Sebagai Aparatur Sipil Negara (ASN), nampaknya Ghufron kurang patuh dalam melaporkan LHKPN. Tercatat, dia terakhir kali menyampaikan laporan kekayaanya pada 23 April 2018. Adapun totalnya sebesar Rp1.832.777.249.

Kelalaian itulah yang membuat Ghufron dicecar saat uji kelayakan dan kepatutan oleh anggota DPR RI. Namun, saat itu dia berdalih masih terdapat kekurangan surat kuasa untuk memeriksa rekening anak pertamanya yang sudah beranjak dewasa.

Meski kader NU, Ghufron tercatat memiliki sejumlah catatan buruk. Diduga, dia pernah menggunakan fasilitas negara yakni mobil dinas untuk kepentingan pribadi.

Nawawi Pomolango

Nawawi terakhir kali menjabat sebagai Hakim Utama Muda di Pengadilan Tinggi Denpasar Bali. Dapat dikatakan, dia sudah mempunyai jam terbang yang cukup mumpuni di bidang kehakiman.

Mengawali karier hakim di Pengadilan Negeri Soasio Tidore, Kabupaten Halmahera Tengah pada 1992, hanya berselang empat tahun dia dipindah tugaskan ke Pengadilan Negari Tondano, Sulawesi Utara.

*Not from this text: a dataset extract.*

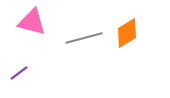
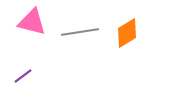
gray line: moved 4 px left, 6 px up; rotated 6 degrees clockwise
purple line: moved 4 px right, 3 px down
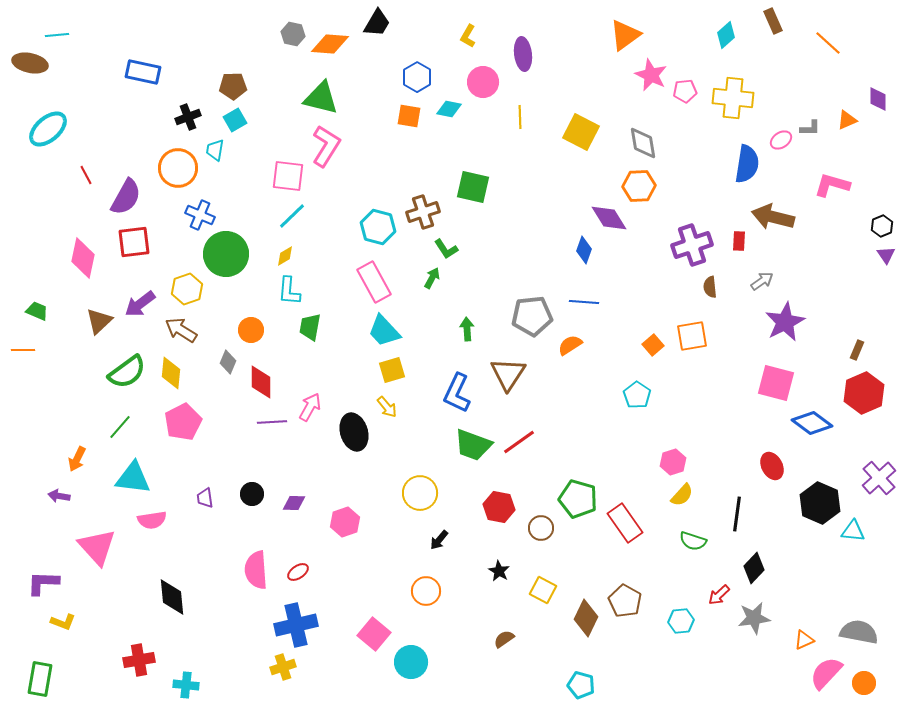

Pada 2011, dia mulai berkecimpung dengan ranah tindak pidana korupsi (Tipikor) di Pengadilan Tipikor pada Pengadilan Negeri Jakarta Pusat. Tercatat, dia pernah memvonis 14 tahun kurungan penjara terhadap mantan petinggi Partai Keadilan Sejahtera (PKS) Ahmad Fathanah dalam suatu kasus suap

Bahkan, dia juga pernah memvonis mantan hakim Mahkamah Konstitusi, Patrialis Akbar selama 8 tahun penjara dalam kasus uji materi Undang-Undang Peternakan dan Kesehatan Hewan.

Dalam kepatuhan penyerahan LHKPN, Nawawi tercatat terakhir kali melaporkan kekayaannya pada 26 Maret 2019. Total harta kekayaan Nawawi sebesar Rp1.893.800.000.